Abbiamo quattro ore prima di partire, perfette per un giro al mercato, a due passi dal nostro hotel. Quello coperto è solo abbigliamento e cartolerie, ma nelle viuzze adiacenti e sul retro sul fiume è un bellissimo girone dantesco alimentare. Quello che mi colpisce maggiormente sono degli enormi pescioni essiccati che sembrano quasi dei prosciutti. Siamo in aeroporto con comode due ore e mezza di anticipo, ma meglio così, dato il trambusto causato dalla cancellazione di un altro volo. Molliamo i trolley al check-in e ci concediamo un buon pranzetto alla lounge, ovvero un chiosco sotto le palme appena fuori dal cancello dell’aeroporto, assieme a tutti gli altri turisti in partenza. Alla fine saranno tre le ore di ritardo; ci fiondiamo a casa degli amici italiani che lavorano a Yangoon per una meravigliosa cena a base di spaghetti al pomodoro e vino italiano.

YANGOON
Yangoon (e la Birmania tutta) ha un cuore: la Swadhong Paya, una meraviglia dorata. Non si tratta semplicemente di un tempio, ma di un vero e proprio microcosmo che gravita attorno al cupolone dorato. Credo sia uno dei monumenti su cui mi sia più soffermato in vita mia. Arriviamo verso le dieci e ci perdiamo tra le migliaia di statue e micropagode che circondano la pagoda centrale. Verso ora di pranzo ci allontaniamo per esplorare il mercato in prossimità di uno dei quattro ingressi principali (quello vs est) e per visitare anche l’enorme Budda reclinato presso la Chaukhtatgyi Paya e il mestoso Budda seduto presso la Ngahtatgyi Paya, entrambi maestosi e da non perdere. Ma letteralmente muoio dalla voglia di tornare alla Swadhong Paya per godermi lo spettacolo al tramonto. E sarà uno spettacolo fantastico con le luci che si affievoliscono man mano e le candele che si accendono per illuminare le tante statue. A casa dei nostri amici italiani ci attende un risotto zafferano. What else?
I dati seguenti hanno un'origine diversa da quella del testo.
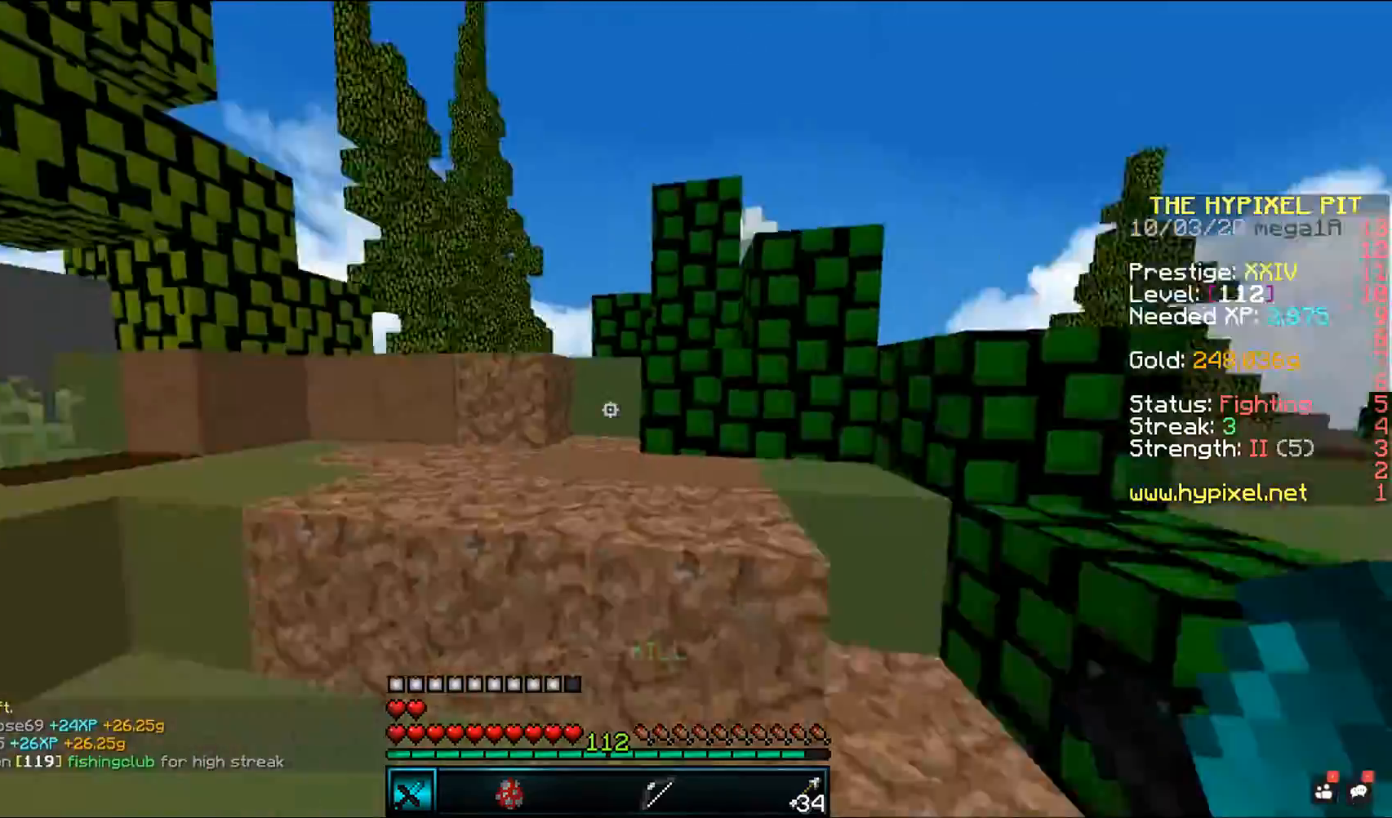
{"keys": [], "mouse": [], "events": [[50, "a", "down"], [67, "space", "down"], [267, "space", "up"], [450, "a", "up"], [467, "w", "up"]]}
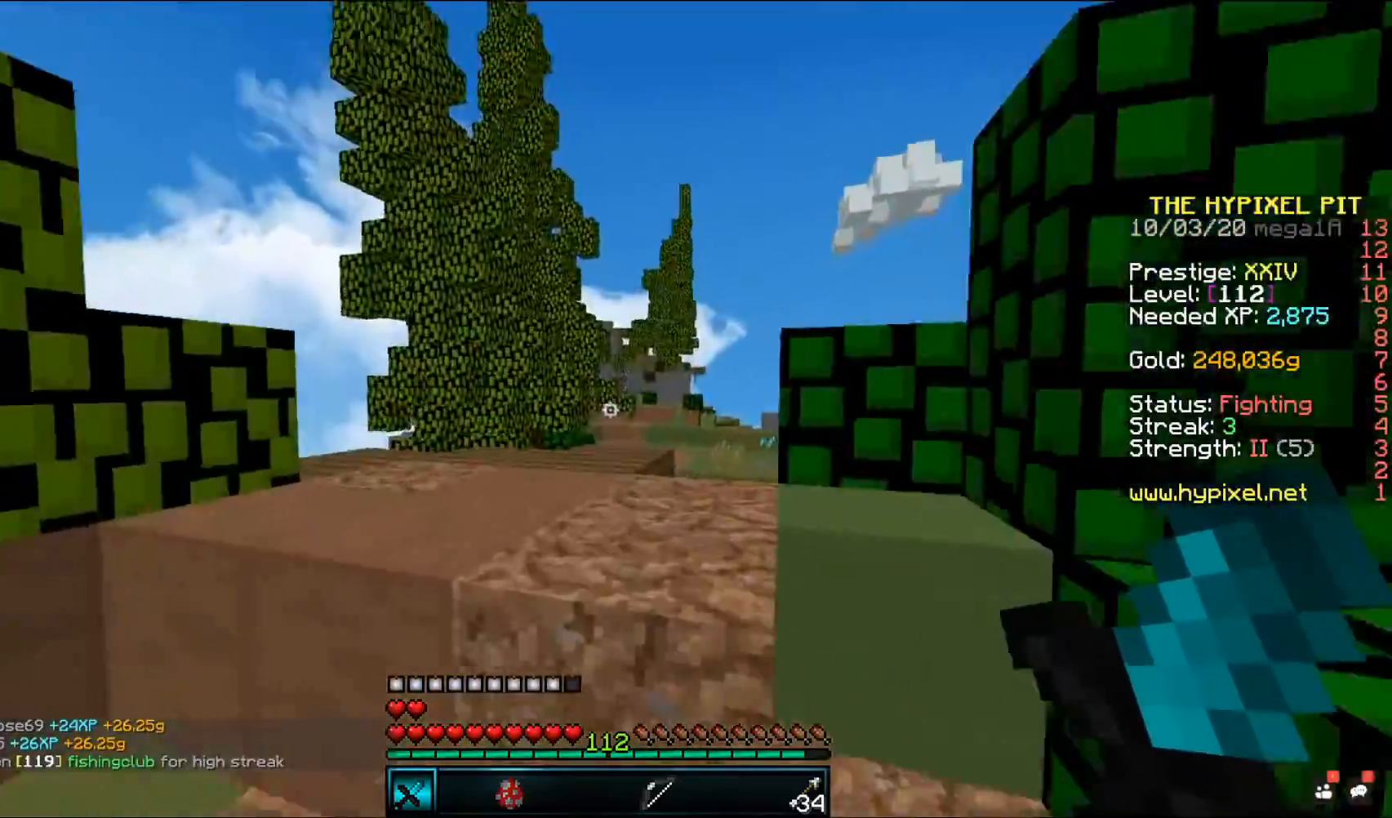
{"keys": ["a", "w"], "mouse": ["left"], "events": [[200, "w", "down"], [317, "a", "down"], [333, "mouse_left", "down"]]}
Ultimo giorno a Yangoon, ce la prendiamo un po’ più comoda; ma dal lago (zona di ambasciate, generali e dove ha casa anche The Lady ASSK) a downtown bisogna affrontare un traffico tra i peggiori al mondo; un fiume fermo, congelato, di auto con la bizzarria della guida a destra e volante a destra. E nessun motorino in giro; cosa non può fare l’ira di un generale! Bello il Bogyoke Market (anche detto Scots Market) anche se molto ordinato per gli standard Birmani, si perde un po’ di poesia; di fianco uno shopping center con un raffinato food court dove riposare gambe, chiappe e reni. Proseguiamo nel dedalo di strade tra lo Scots Market e la Sule Paya, scene di Bangla, India, Cina si susseguono sotto i nostri occhi. Ancora mercati di ogni genere, tempio Indù con una miriade di piccioni e minareti di moschea. E infine la Sule Paya, che – porella – sfigura nel confronto con la Swadhong Paya. Abbiamo giusto un quarto d’ora per rilassarci all’ombra nel Vandoola Park e ammirare lo stile liberty del Post Office costruito dagli Inglesi; tra due ore il taxi ci porterà da casa all’aeroporto. Tocca sbrigarsi … c’è un gran traffico.